> _Task brief_
Transcribe every line of the rows below, keeping each field and value unchanged.

Records from a collection
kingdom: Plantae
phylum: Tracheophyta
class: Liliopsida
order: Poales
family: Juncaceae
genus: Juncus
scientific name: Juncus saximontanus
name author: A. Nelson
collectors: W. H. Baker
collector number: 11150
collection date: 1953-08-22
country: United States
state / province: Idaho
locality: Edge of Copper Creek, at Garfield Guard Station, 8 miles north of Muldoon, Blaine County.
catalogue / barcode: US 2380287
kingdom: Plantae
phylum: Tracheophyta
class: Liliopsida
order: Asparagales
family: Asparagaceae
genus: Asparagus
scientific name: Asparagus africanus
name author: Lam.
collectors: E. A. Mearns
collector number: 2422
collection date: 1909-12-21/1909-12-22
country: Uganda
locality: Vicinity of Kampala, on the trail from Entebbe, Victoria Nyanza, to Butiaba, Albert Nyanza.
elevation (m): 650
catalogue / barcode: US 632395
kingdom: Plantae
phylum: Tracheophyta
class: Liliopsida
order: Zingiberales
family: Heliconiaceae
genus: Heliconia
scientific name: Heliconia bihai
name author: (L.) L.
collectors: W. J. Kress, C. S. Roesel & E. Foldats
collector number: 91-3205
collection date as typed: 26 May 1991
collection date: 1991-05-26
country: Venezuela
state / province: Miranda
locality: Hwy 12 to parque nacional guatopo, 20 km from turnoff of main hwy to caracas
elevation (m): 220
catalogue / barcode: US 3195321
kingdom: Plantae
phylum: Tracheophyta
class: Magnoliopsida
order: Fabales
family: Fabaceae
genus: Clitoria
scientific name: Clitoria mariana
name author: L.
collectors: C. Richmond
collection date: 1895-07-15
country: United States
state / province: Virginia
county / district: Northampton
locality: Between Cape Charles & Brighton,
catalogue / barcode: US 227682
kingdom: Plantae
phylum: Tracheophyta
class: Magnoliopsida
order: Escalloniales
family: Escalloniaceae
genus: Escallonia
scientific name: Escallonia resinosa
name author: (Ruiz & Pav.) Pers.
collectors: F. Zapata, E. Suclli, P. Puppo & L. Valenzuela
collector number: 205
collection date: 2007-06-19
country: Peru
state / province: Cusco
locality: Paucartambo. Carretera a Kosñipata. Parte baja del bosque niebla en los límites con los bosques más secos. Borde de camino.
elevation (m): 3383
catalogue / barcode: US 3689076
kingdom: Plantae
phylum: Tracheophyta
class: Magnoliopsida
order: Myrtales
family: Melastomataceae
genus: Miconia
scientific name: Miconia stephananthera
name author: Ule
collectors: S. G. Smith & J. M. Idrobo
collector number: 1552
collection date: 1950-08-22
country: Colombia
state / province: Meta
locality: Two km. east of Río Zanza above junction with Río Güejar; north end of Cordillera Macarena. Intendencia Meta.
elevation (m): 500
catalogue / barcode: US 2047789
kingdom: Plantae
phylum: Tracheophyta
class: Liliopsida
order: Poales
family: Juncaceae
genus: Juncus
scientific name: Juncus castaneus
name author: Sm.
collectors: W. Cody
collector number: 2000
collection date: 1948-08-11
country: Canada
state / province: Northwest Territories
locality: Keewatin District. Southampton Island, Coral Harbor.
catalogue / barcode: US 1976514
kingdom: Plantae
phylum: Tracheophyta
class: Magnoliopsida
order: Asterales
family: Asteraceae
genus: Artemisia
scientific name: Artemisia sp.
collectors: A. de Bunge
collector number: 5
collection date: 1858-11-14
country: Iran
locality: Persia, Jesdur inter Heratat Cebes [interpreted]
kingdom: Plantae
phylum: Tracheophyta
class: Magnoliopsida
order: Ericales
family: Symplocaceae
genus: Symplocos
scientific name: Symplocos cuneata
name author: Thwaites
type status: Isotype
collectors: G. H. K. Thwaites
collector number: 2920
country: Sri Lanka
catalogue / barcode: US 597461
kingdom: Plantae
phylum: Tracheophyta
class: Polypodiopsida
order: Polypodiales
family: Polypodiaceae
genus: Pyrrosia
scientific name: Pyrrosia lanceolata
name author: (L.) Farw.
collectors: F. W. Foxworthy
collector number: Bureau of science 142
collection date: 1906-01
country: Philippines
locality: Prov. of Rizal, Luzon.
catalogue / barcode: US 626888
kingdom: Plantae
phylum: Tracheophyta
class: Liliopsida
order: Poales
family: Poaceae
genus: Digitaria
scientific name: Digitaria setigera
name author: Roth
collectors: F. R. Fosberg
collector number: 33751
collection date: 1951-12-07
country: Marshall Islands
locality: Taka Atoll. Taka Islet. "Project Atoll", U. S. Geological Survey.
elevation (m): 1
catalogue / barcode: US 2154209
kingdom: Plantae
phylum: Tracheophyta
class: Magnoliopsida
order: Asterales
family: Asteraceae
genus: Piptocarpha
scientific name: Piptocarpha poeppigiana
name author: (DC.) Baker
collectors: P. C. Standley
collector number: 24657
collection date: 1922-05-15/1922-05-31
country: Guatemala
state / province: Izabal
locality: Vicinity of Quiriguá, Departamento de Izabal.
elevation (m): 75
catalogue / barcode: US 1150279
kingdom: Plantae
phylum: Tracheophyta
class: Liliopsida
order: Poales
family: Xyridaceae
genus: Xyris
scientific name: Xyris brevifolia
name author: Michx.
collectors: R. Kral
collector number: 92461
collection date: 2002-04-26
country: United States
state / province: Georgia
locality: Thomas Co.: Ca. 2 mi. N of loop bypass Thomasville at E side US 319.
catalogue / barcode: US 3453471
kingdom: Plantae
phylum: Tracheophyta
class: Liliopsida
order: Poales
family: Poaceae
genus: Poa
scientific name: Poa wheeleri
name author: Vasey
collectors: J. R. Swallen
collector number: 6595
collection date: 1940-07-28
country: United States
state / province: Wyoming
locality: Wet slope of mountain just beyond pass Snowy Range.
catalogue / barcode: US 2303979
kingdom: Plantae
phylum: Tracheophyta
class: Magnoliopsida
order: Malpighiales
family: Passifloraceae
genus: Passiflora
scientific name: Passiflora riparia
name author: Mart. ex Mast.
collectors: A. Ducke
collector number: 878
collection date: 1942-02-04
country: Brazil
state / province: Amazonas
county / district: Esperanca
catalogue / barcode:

> _Final answer_
kingdom: Plantae
phylum: Tracheophyta
class: Liliopsida
order: Poales
family: Juncaceae
genus: Juncus
scientific name: Juncus saximontanus
name author: A. Nelson
collectors: W. H. Baker
collector number: 11150
collection date: 1953-08-22
country: United States
state / province: Idaho
locality: Edge of Copper Creek, at Garfield Guard Station, 8 miles north of Muldoon, Blaine County.
catalogue / barcode: US 2380287
kingdom: Plantae
phylum: Tracheophyta
class: Liliopsida
order: Asparagales
family: Asparagaceae
genus: Asparagus
scientific name: Asparagus africanus
name author: Lam.
collectors: E. A. Mearns
collector number: 2422
collection date: 1909-12-21/1909-12-22
country: Uganda
locality: Vicinity of Kampala, on the trail from Entebbe, Victoria Nyanza, to Butiaba, Albert Nyanza.
elevation (m): 650
catalogue / barcode: US 632395
kingdom: Plantae
phylum: Tracheophyta
class: Liliopsida
order: Zingiberales
family: Heliconiaceae
genus: Heliconia
scientific name: Heliconia bihai
name author: (L.) L.
collectors: W. J. Kress, C. S. Roesel & E. Foldats
collector number: 91-3205
collection date as typed: 26 May 1991
collection date: 1991-05-26
country: Venezuela
state / province: Miranda
locality: Hwy 12 to parque nacional guatopo, 20 km from turnoff of main hwy to caracas
elevation (m): 220
catalogue / barcode: US 3195321
kingdom: Plantae
phylum: Tracheophyta
class: Magnoliopsida
order: Fabales
family: Fabaceae
genus: Clitoria
scientific name: Clitoria mariana
name author: L.
collectors: C. Richmond
collection date: 1895-07-15
country: United States
state / province: Virginia
county / district: Northampton
locality: Between Cape Charles & Brighton,
catalogue / barcode: US 227682
kingdom: Plantae
phylum: Tracheophyta
class: Magnoliopsida
order: Escalloniales
family: Escalloniaceae
genus: Escallonia
scientific name: Escallonia resinosa
name author: (Ruiz & Pav.) Pers.
collectors: F. Zapata, E. Suclli, P. Puppo & L. Valenzuela
collector number: 205
collection date: 2007-06-19
country: Peru
state / province: Cusco
locality: Paucartambo. Carretera a Kosñipata. Parte baja del bosque niebla en los límites con los bosques más secos. Borde de camino.
elevation (m): 3383
catalogue / barcode: US 3689076
kingdom: Plantae
phylum: Tracheophyta
class: Magnoliopsida
order: Myrtales
family: Melastomataceae
genus: Miconia
scientific name: Miconia stephananthera
name author: Ule
collectors: S. G. Smith & J. M. Idrobo
collector number: 1552
collection date: 1950-08-22
country: Colombia
state / province: Meta
locality: Two km. east of Río Zanza above junction with Río Güejar; north end of Cordillera Macarena. Intendencia Meta.
elevation (m): 500
catalogue / barcode: US 2047789
kingdom: Plantae
phylum: Tracheophyta
class: Liliopsida
order: Poales
family: Juncaceae
genus: Juncus
scientific name: Juncus castaneus
name author: Sm.
collectors: W. Cody
collector number: 2000
collection date: 1948-08-11
country: Canada
state / province: Northwest Territories
locality: Keewatin District. Southampton Island, Coral Harbor.
catalogue / barcode: US 1976514
kingdom: Plantae
phylum: Tracheophyta
class: Magnoliopsida
order: Asterales
family: Asteraceae
genus: Artemisia
scientific name: Artemisia sp.
collectors: A. de Bunge
collector number: 5
collection date: 1858-11-14
country: Iran
locality: Persia, Jesdur inter Heratat Cebes [interpreted]
kingdom: Plantae
phylum: Tracheophyta
class: Magnoliopsida
order: Ericales
family: Symplocaceae
genus: Symplocos
scientific name: Symplocos cuneata
name author: Thwaites
type status: Isotype
collectors: G. H. K. Thwaites
collector number: 2920
country: Sri Lanka
catalogue / barcode: US 597461
kingdom: Plantae
phylum: Tracheophyta
class: Polypodiopsida
order: Polypodiales
family: Polypodiaceae
genus: Pyrrosia
scientific name: Pyrrosia lanceolata
name author: (L.) Farw.
collectors: F. W. Foxworthy
collector number: Bureau of science 142
collection date: 1906-01
country: Philippines
locality: Prov. of Rizal, Luzon.
catalogue / barcode: US 626888
kingdom: Plantae
phylum: Tracheophyta
class: Liliopsida
order: Poales
family: Poaceae
genus: Digitaria
scientific name: Digitaria setigera
name author: Roth
collectors: F. R. Fosberg
collector number: 33751
collection date: 1951-12-07
country: Marshall Islands
locality: Taka Atoll. Taka Islet. "Project Atoll", U. S. Geological Survey.
elevation (m): 1
catalogue / barcode: US 2154209
kingdom: Plantae
phylum: Tracheophyta
class: Magnoliopsida
order: Asterales
family: Asteraceae
genus: Piptocarpha
scientific name: Piptocarpha poeppigiana
name author: (DC.) Baker
collectors: P. C. Standley
collector number: 24657
collection date: 1922-05-15/1922-05-31
country: Guatemala
state / province: Izabal
locality: Vicinity of Quiriguá, Departamento de Izabal.
elevation (m): 75
catalogue / barcode: US 1150279
kingdom: Plantae
phylum: Tracheophyta
class: Liliopsida
order: Poales
family: Xyridaceae
genus: Xyris
scientific name: Xyris brevifolia
name author: Michx.
collectors: R. Kral
collector number: 92461
collection date: 2002-04-26
country: United States
state / province: Georgia
locality: Thomas Co.: Ca. 2 mi. N of loop bypass Thomasville at E side US 319.
catalogue / barcode: US 3453471
kingdom: Plantae
phylum: Tracheophyta
class: Liliopsida
order: Poales
family: Poaceae
genus: Poa
scientific name: Poa wheeleri
name author: Vasey
collectors: J. R. Swallen
collector number: 6595
collection date: 1940-07-28
country: United States
state / province: Wyoming
locality: Wet slope of mountain just beyond pass Snowy Range.
catalogue / barcode: US 2303979
kingdom: Plantae
phylum: Tracheophyta
class: Magnoliopsida
order: Malpighiales
family: Passifloraceae
genus: Passiflora
scientific name: Passiflora riparia
name author: Mart. ex Mast.
collectors: A. Ducke
collector number: 878
collection date: 1942-02-04
country: Brazil
state / province: Amazonas
county / district: Esperanca
catalogue / barcode:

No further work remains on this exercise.